▶ [PAGE EXCERPT]
---

# Machine Learning Model

## Model Plan
- Prepare the dataframe with columns: tweet_text, price_previous day, price_next day, price_diff
- Preprocess the tweet text into features (countVectorier, tfidf)
- Classification: LogisticRegression 

### Query the dataframe with columns: tweet_text, price_previous day, price_next day, price_diff

In [1]:
# Setting up libraries:

import pandas as pd
from sqlalchemy import create_engine, inspect 
from config import db_password

In [2]:
# Create engine
engine = create_engine(f"postgresql://postgres:{db_password}@127.0.0.1:5432/twitter_vs_stocks")

In [3]:
#Creating new table for model, preprocessing the data

tweets_price = pd.read_sql_query(
    """

---

▶ [REQUEST 1]
Answer these questions about the machine learning model excerpt.
(a) What classification method does the model plan name?
(b) From which library is create_engine imported?
(c) What database name ends the connection string passed to create_engine?
▶ [REQUEST 2]
Please write out the machine learning model excerpt again, starting with "## Model Plan" and going on through "features (countVectorier, tfidf)", and switch "features" to "vectors".

▶ [Data drawn from a collection]

---

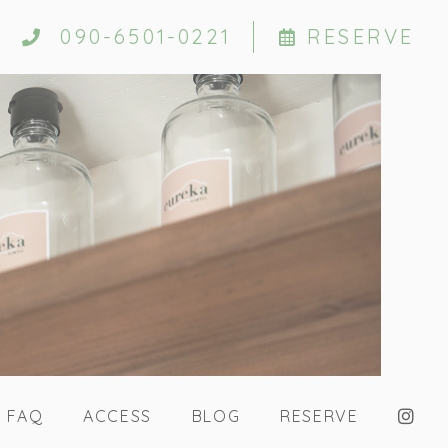
090-6501-0221
RESERVE
FAQ
ACCESS
BLOG
RESERVE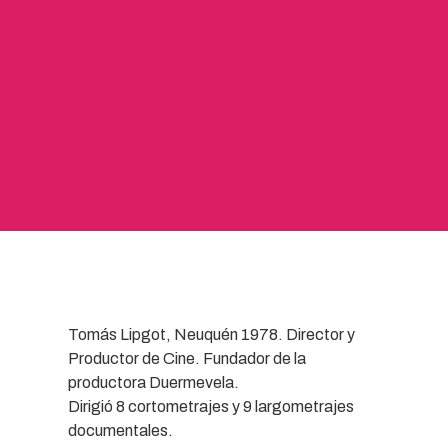
Tomás Lipgot, Neuquén 1978. Director y
Productor de Cine. Fundador de la
productora Duermevela.
Dirigió 8 cortometrajes y 9 largometrajes
documentales.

---

▶ [WRITTEN SOLUTION 1]
(a) LogisticRegression
(b) sqlalchemy
(c) twitter_vs_stocks

▶ [WRITTEN SOLUTION 2]
## Model Plan
- Prepare the dataframe with columns: tweet_text, price_previous day, price_next day, price_diff
- Preprocess the tweet text into vectors (countVectorier, tfidf)